Financial Markets

about this course

The purpose of financial markets is to help savers lend their funds to borrowers who will use it to buy a home or grow their business. Although such lending could occur directly, banks and other financial institutions usually act as intermediaries.

This course explores the securities issued to acquire funds, the markets on which they are traded, the role of financial intermediaries and regulation of the financial system.

Because the world financial system is as fragile as it is inter-connected, this course will also explore the causes and effects of the 2008 financial crisis. And it will examine the policy and regulatory options that could prevent another such crisis from occurring in the future.

what you will learn

When large numbers of homeowners began defaulting on their home mortgages in the late-2000s, banks had to write off the non-performing loans, resulting in a massive loss of capital. And because banks are reluctant to raise capital, they reduce their portfolio of loans instead.

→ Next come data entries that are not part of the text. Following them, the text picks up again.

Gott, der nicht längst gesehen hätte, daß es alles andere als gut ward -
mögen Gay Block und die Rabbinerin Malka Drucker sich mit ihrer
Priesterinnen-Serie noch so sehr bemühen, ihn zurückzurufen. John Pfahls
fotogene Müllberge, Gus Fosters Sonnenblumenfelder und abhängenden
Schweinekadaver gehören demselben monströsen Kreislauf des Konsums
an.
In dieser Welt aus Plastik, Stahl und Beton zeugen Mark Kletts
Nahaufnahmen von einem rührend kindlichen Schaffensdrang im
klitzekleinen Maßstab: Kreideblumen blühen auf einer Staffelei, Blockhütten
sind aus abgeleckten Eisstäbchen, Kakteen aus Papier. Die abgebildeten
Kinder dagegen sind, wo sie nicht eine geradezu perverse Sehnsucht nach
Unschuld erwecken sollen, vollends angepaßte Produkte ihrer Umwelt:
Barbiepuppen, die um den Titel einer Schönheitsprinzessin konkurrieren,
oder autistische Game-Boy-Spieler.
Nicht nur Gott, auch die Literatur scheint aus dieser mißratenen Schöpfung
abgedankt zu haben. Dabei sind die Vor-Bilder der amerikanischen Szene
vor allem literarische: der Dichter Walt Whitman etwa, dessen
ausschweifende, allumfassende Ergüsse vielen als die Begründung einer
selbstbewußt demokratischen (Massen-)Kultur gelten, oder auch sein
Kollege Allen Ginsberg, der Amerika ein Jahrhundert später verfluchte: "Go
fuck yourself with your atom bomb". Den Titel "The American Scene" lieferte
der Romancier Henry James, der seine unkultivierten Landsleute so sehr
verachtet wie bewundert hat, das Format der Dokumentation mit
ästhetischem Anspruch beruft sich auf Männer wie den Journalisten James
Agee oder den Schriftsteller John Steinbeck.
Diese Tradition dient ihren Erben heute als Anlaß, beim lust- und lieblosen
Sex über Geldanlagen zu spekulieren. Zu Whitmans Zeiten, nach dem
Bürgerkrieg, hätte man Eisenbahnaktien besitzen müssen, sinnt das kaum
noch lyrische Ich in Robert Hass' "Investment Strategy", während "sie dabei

The effect on banks' balance sheets was similar to that of an monetary contraction, but the macroeconomic effects were very different. The Federal Reserve kept the money supply afloat, but the non-performing loans triggered a recession as investment collapsed and interest rates fell to record lows.

When real interest rates fall to zero, there is no longer any scope for monetary policy to stimulate the economy out of recession. Fiscal policy, on the other hand, is extraordinarily effective because increased government spending and/or reduced rates of taxation boosts aggregate demand without raising interest rates enough to crowd out investment.